In a comparative study evaluating topical permethrin 5% cream and topical crotamiton 10% cream administered once daily on 2 successive nights in children and adults, 98% of patients who received permethrin and 88% of those who received crotamiton were cured (no new lesions and healing of all original lesions) 4 weeks after treatment. In a double-blind, randomized study comparing single applications of topical permethrin 5% cream and crotamiton 10% cream in children 2 months to 5 years of age, 89% of patients who received permethrin and 60% of those who received crotamiton were cured (no new lesions and healing of all original lesions). In an open study comparing a single topical application of permethrin 5% (2.5% for children younger than 5 years of age) cream with topical benzyl benzoate 20% (10% for children younger than 5 years of age) applied on 3 successive nights, all patients in both groups were cured.
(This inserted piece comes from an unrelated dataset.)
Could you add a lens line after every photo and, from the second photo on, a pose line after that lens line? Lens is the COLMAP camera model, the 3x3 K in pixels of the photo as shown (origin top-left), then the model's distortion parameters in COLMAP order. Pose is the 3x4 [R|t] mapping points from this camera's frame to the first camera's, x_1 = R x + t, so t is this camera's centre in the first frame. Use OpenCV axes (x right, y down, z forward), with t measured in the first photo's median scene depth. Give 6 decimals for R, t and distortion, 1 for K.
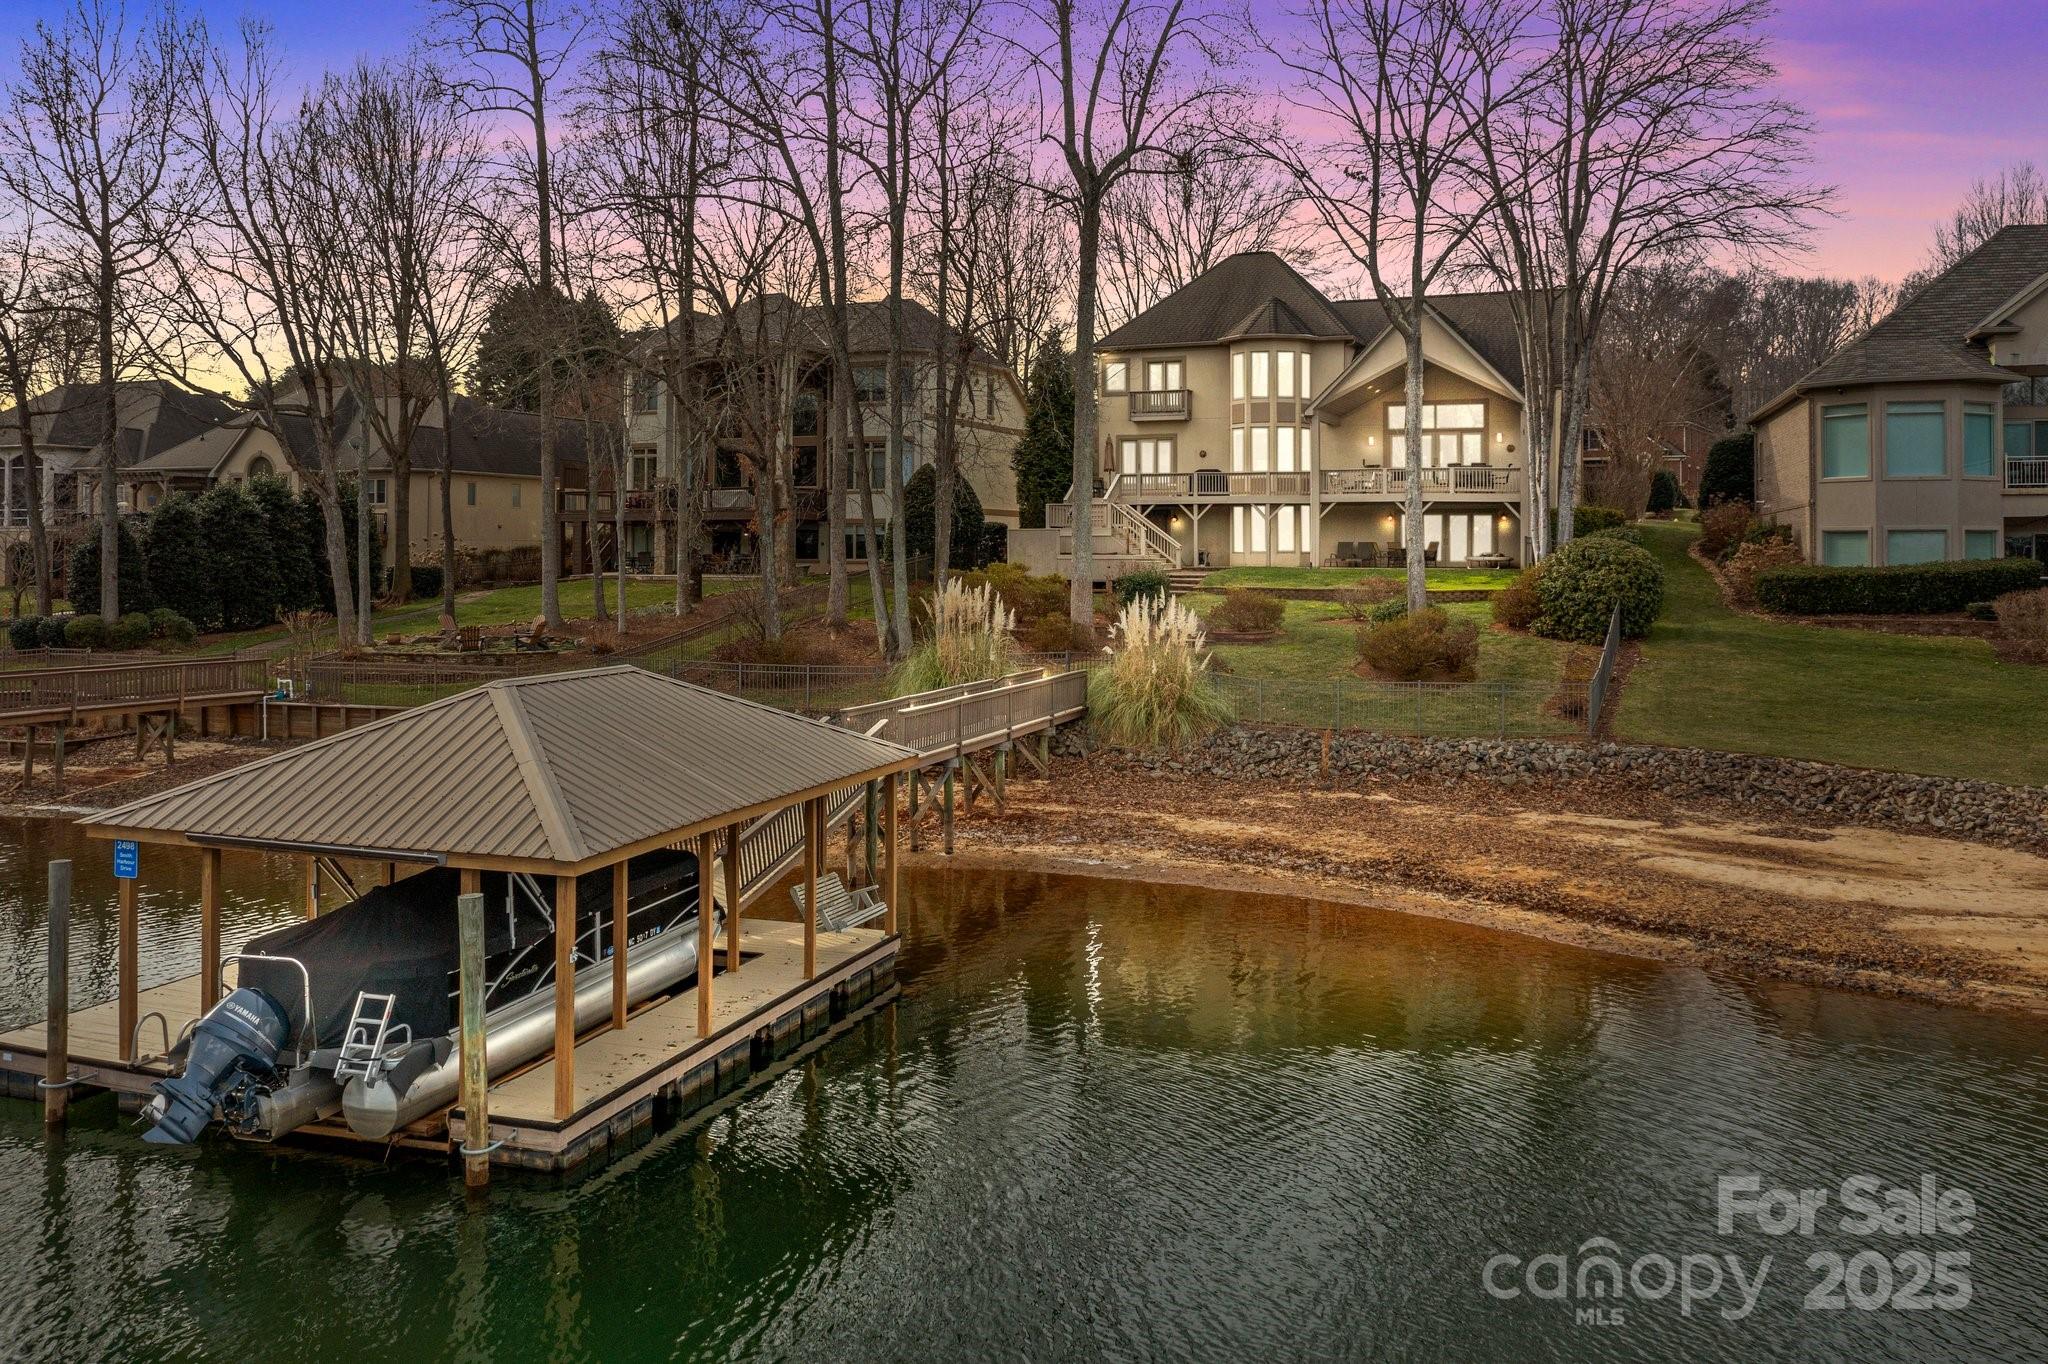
lens RADIAL K [[1623.4, 0, 1053.9], [0, 1623.4, 549.1], [0, 0, 1]] dist [-0.011907, -0.000077]
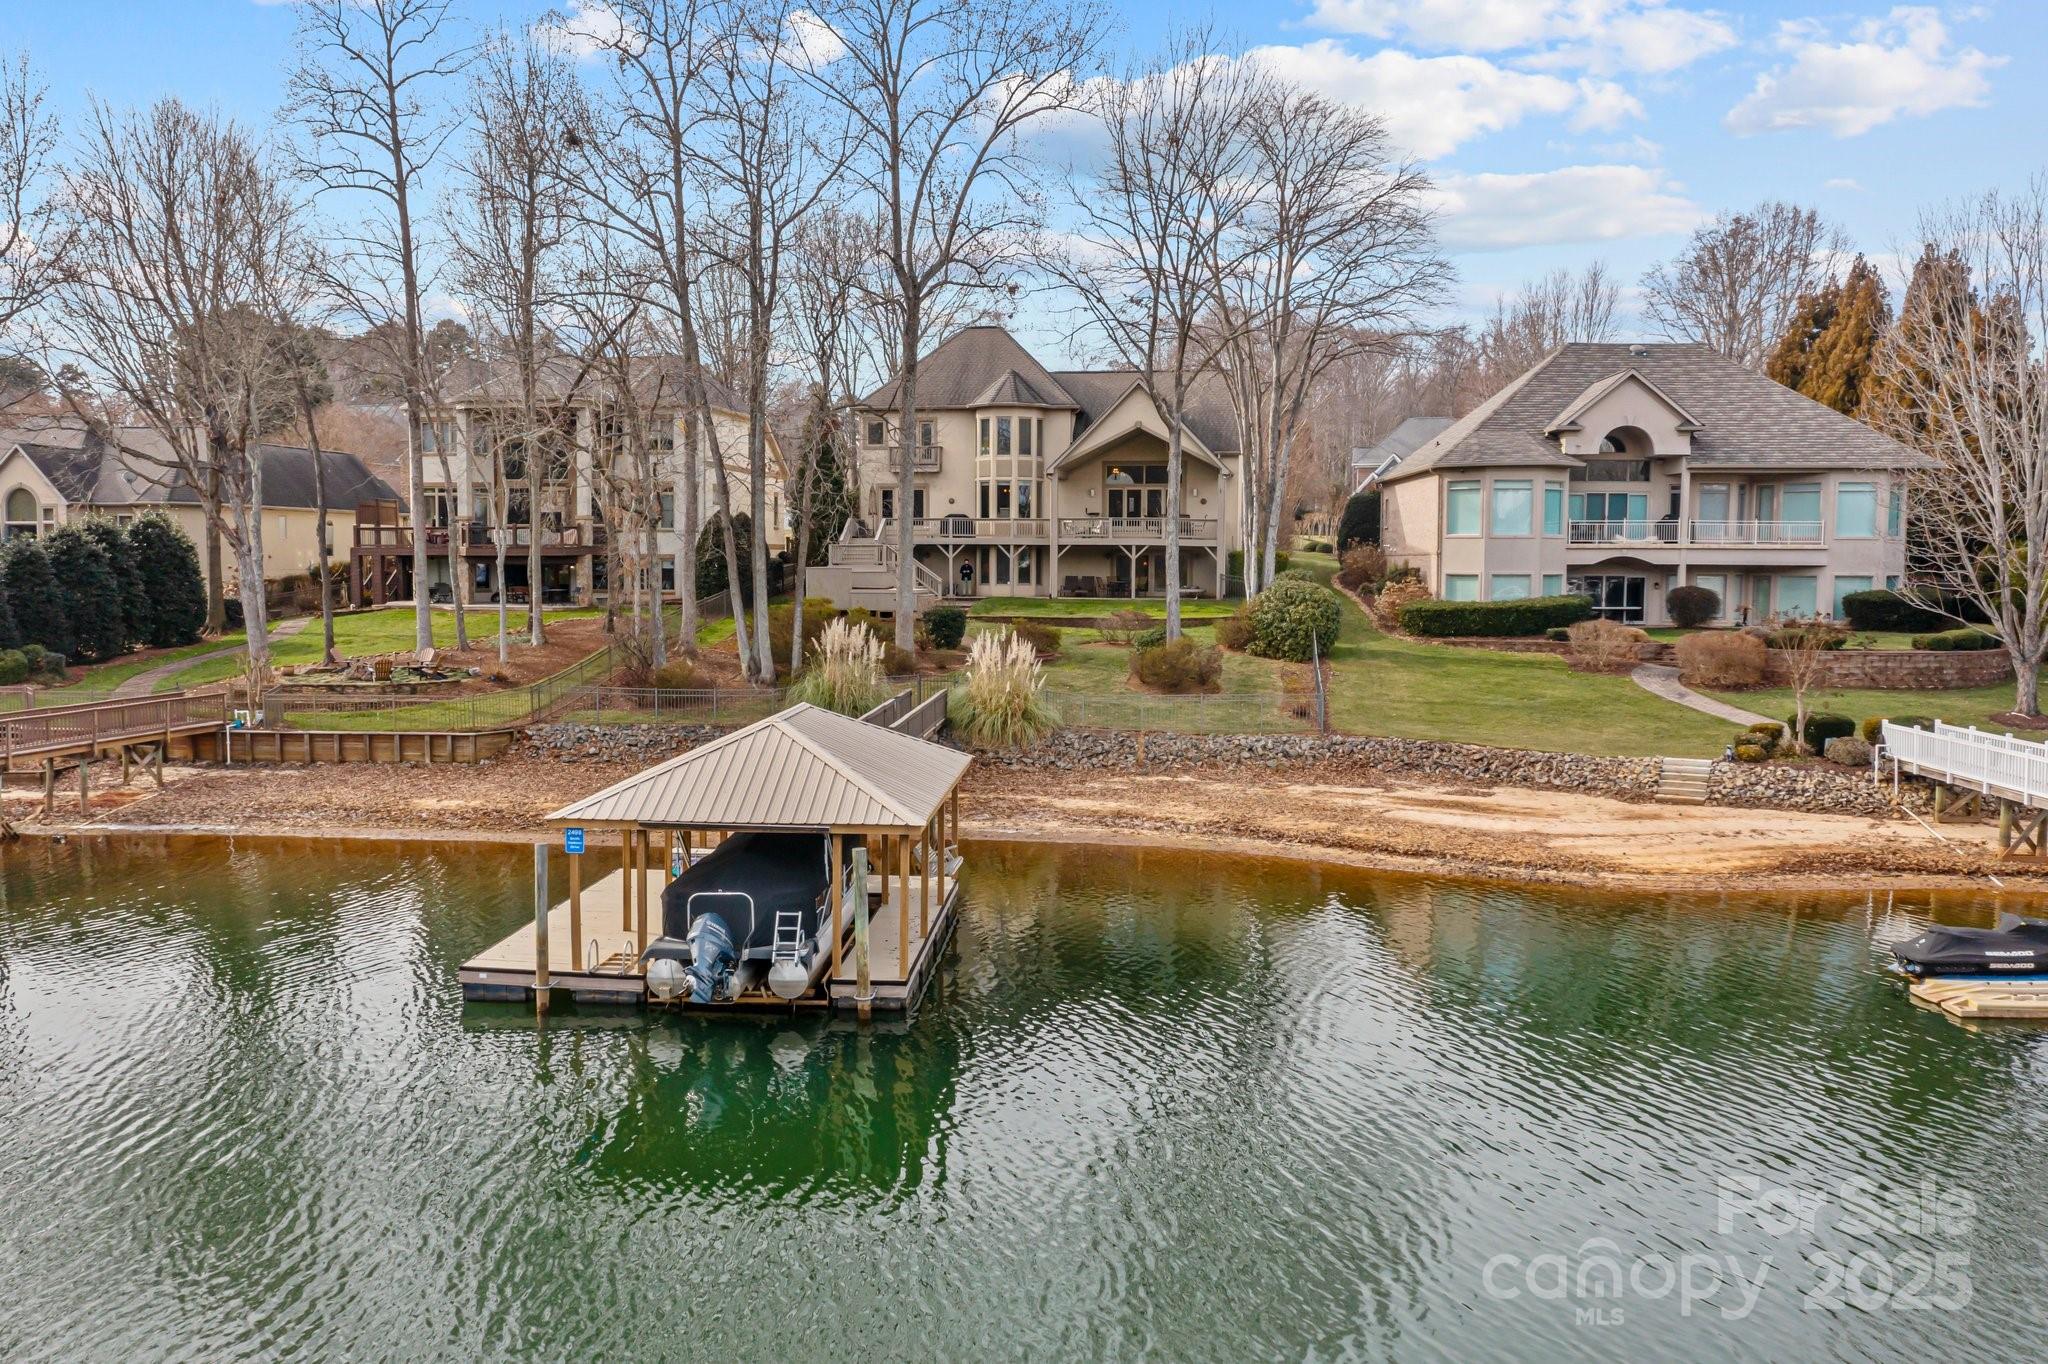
lens RADIAL K [[1623.4, 0, 1021.7], [0, 1623.4, 683.0], [0, 0, 1]] dist [-0.011907, -0.000077]
pose [[0.966532, -0.018707, 0.255863, -0.271678], [-0.002768, 0.996519, 0.083318, -0.041124], [-0.256531, -0.081238, 0.963116, -0.276032]]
Topical permethrin has been used to treat infestations with Demodex folliculorum in children and adults and D. brevis in children, including patients with immunosuppression (e.g., acquired immunodeficiency syndrome, acute lymphoblastic leukemia). The role of Demodex as a pathogen in human disease is controversial, and some clinicians consider Demodex a normal inhabitant of the skin that generally does not cause clinical disease in humans since the mite has been found in normal biopsies without any inflammation or evidence of disease. Other clinicians suggest that alterations in the immune system may allow the mite to proliferate to the extent that clinically evident disease occurs. Topical treatment with permethrin 1% or permethrin 5% have been used successfully for the treatment of demodicidosis, although failures also have been reported. Some clinicians note that it is not certain how much permethrin penetrates into the follicle and what effect, if any, the drug has on D. follicularis or D. brevis. Additional study and experience are needed to evaluate fully the efficacy of permethrin and the optimum regimen, if any, for the treatment of demodicidosis.